Pick out each line in these entries that contains the string "lines".

# Supplied data
________________

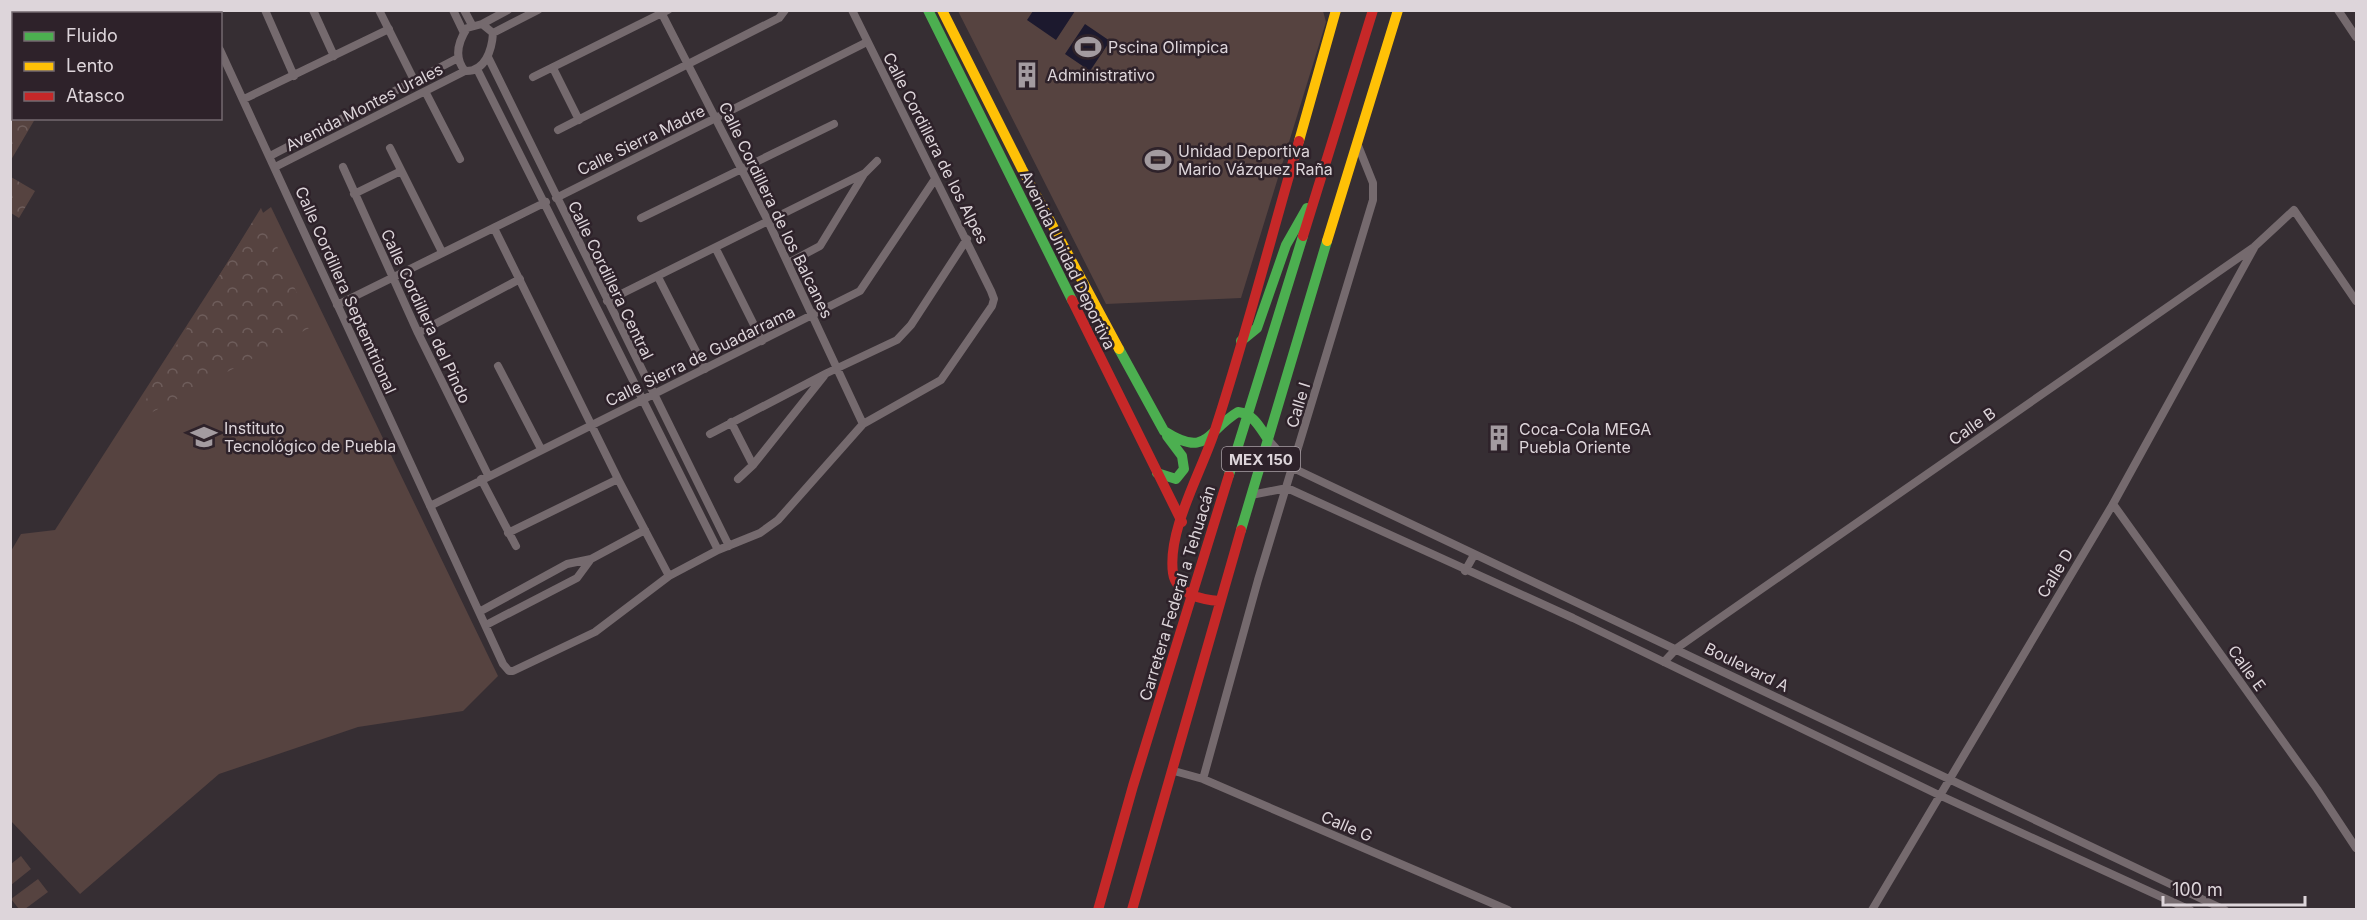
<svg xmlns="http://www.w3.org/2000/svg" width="2367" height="920" font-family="Inter,sans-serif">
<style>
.green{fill:#564340}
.park{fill:url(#park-crowns)}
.water{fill:#1c192e}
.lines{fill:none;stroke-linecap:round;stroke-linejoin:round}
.street{stroke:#756a6e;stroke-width:8}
.fast{stroke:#4caf50;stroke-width:10}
.slow{stroke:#ffc107;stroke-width:10}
.jam{stroke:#c62828;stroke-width:10}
.labels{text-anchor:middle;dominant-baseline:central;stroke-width:5;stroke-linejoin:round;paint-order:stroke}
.shield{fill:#2e222a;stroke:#a89fa5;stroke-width:1.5}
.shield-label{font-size:15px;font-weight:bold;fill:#ddd5da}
.poi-label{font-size:16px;fill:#ddd5da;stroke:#2e222a;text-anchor:start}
.street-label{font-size:16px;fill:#ddd5da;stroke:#2e222a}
</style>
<defs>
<pattern id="park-crowns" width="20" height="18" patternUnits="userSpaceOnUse" patternTransform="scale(1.5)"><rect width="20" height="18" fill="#564340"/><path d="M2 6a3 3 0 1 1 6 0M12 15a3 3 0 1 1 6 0" fill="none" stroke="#6e5d5b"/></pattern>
</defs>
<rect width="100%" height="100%" fill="#362e33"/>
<path class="green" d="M 958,11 L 1323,11 L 1326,22 L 1241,298 L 1106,304 Z
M 271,207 L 498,676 L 463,711 L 358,727 L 219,774 L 80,894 L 11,821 L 11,551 L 21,534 L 55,530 L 256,218 Z
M 21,856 L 31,869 L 11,885 L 11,864 Z
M 38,879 L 48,892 L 25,909 L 19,909 L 11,899 Z"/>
<path class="park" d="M 11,87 L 13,89 L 14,118 L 35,119 L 11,160 Z
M 11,177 L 35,191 L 19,218 L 11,213 Z
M 261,208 L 311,327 L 145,416 L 144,405 L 152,385 Z"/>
<path class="water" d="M 1033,11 L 1033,10 L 1075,11 L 1056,40 L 1027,20 Z
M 1085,24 L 1110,41 L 1090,71 L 1065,54 Z"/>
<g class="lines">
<path class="street" d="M 202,10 L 203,14
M 265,10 L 294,76
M 313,10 L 334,56
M 379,10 L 415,82
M 453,10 L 464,33
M 464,10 L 472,25
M 660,10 L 768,221 L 863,424
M 2338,10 L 2356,37
M 213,14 L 219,10
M 482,24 L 493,33 C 492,50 485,72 465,71 C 454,58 458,42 467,28 Z
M 482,24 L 508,10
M 493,33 L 538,10
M 220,50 L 503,664 L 509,671 L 513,671 L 595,632 L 669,576 L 718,550 L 760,533 L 778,520 L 863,424 L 941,380 L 992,306 L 994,299 L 991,291 L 852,10
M 488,57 L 729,546
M 553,68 L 579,120
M 477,69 L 718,550
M 533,77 L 668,10
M 426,93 L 460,159
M 244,99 L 389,29
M 558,130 L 779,18 L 785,10
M 390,148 L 442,252
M 270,156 L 458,58
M 275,167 L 465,71
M 343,167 L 418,333 L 488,475
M 354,194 L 401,171
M 556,198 L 867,42
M 641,218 L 834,124
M 494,228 L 618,479 L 669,576
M 716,249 L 762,341
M 788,263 L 820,246 L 864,174
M 658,277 L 705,369
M 607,301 L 865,173 L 877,161
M 337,305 L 546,202
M 418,333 L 520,279
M 498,366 L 541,449
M 731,422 L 753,465
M 710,434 L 827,373 L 897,340 L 911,325 L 967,239
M 1267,438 L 1293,468 L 2225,910
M 481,479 L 516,546
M 738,479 L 753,465 L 824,376
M 1251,495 L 1287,488 L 1573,618 L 1939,795 L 2190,910
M 2113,504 L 2317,789 L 2356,848
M 430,506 L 860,291 L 935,179
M 508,533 L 618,479
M 1465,571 L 1474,555
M 479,612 L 567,564 L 591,559 L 645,530
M 486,625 L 577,578 L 591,559
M 1664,662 L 1677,648 L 1717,620 L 2254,247 L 2294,210 L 2356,301
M 1174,771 L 1203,779 L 1508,910
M 1203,779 L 1258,580 L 1373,200 L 1373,183 L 1357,143
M 1872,910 L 2113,504 L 2254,248"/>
<path class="fast" d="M 928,10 L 1072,300
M 1241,341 L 1257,328 L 1286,245 L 1307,208
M 1119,349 L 1164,431 C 1208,459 1206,431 1238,412 C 1253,414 1259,426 1267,438
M 1157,473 L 1176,479 L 1184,469 L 1182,456 L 1167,436
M 1229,475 L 1303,236
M 1241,530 L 1327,241"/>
<path class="slow" d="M 942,10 L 1022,169 L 1119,349
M 1299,141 L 1336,10
M 1327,241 L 1398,10"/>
<path class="jam" d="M 1303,236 L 1373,10
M 1072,300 L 1182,522
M 1220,601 C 1202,600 1176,594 1173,573 C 1167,530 1202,471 1215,430 C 1246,335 1271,237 1299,141
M 1098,910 L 1133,786 L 1229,475
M 1132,910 L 1241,530"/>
</g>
<defs>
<g id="stadium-bare" transform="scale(2.07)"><path d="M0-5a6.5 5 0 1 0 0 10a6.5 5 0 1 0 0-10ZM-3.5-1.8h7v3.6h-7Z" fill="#a39ba0" stroke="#2e222a" stroke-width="2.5" paint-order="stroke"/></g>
<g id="building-bare" transform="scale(2.07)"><path d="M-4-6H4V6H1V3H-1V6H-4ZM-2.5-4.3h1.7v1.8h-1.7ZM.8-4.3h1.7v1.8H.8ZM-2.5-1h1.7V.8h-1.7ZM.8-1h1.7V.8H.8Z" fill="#a39ba0" stroke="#2e222a" stroke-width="2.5" paint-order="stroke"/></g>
<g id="university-bare" transform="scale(2.07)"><path d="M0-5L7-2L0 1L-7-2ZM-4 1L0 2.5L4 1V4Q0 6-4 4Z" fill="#a39ba0" stroke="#2e222a" stroke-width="2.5" paint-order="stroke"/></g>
</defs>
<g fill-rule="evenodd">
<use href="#stadium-bare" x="1088" y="47"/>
<use href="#building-bare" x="1027" y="75"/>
<use href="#stadium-bare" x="1158" y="160"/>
<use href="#university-bare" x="204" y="437"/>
<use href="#building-bare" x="1499" y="438"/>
</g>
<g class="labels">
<rect class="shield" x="1222" y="447" width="78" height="24" rx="4.5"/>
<g class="shield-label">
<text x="1261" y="459">MEX 150</text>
</g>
<g class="poi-label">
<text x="1108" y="47">Pscina Olimpica</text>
<text x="1047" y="75">Administrativo</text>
<text x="1178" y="151">Unidad Deportiva<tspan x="1178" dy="18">Mario Vázquez Raña</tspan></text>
<text x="224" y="428">Instituto<tspan x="224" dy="18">Tecnológico de Puebla</tspan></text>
<text x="1519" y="429">Coca-Cola MEGA<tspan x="1519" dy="18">Puebla Oriente</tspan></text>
</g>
<g class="street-label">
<text transform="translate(364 107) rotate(-27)">Avenida Montes Urales</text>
<text transform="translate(641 140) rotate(-26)">Calle Sierra Madre</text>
<text transform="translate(936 148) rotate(63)">Calle Cordillera de los Alpes</text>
<text transform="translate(776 210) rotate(64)">Calle Cordillera de los Balcanes</text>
<text transform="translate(1068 260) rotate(64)">Avenida Unidad Deportiva</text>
<text transform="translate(611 280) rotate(64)">Calle Cordillera Central</text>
<text transform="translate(346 290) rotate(66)">Calle Cordillera Septemtrional</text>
<text transform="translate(426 316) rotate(65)">Calle Cordillera del Pindo</text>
<text transform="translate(700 356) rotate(-26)">Calle Sierra de Guadarrama</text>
<text transform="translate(1298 405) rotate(-73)">Calle I</text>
<text transform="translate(1972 426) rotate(-35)">Calle B</text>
<text transform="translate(2055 573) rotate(-59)">Calle D</text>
<text transform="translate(1177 593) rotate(-73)">Carretera Federal a Tehuacán</text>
<text transform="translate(1747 667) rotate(26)">Boulevard A</text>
<text transform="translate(2247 668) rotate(54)">Calle E</text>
<text transform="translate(1347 826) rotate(23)">Calle G</text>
</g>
</g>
<rect width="2367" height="920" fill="none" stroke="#ddd5da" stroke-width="24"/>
<rect x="12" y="12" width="210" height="108" fill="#2e222a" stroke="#746a70" stroke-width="1.5"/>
<rect x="24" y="32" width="30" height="9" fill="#4caf50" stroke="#746a70" stroke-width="1.5"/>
<text x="66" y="42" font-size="18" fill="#ddd5da">Fluido</text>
<rect x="24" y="62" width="30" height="9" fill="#ffc107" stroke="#746a70" stroke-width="1.5"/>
<text x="66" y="72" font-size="18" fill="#ddd5da">Lento</text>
<rect x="24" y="92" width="30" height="9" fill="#c62828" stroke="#746a70" stroke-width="1.5"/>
<text x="66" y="102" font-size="18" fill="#ddd5da">Atasco</text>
<path d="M2163 896v9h142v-9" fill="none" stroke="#ddd5da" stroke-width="3"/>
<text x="2172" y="896" font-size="18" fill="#ddd5da" stroke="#2e222a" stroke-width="4.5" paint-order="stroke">100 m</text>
</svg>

________________

# Response to the task
.lines{fill:none;stroke-linecap:round;stroke-linejoin:round}
<g class="lines">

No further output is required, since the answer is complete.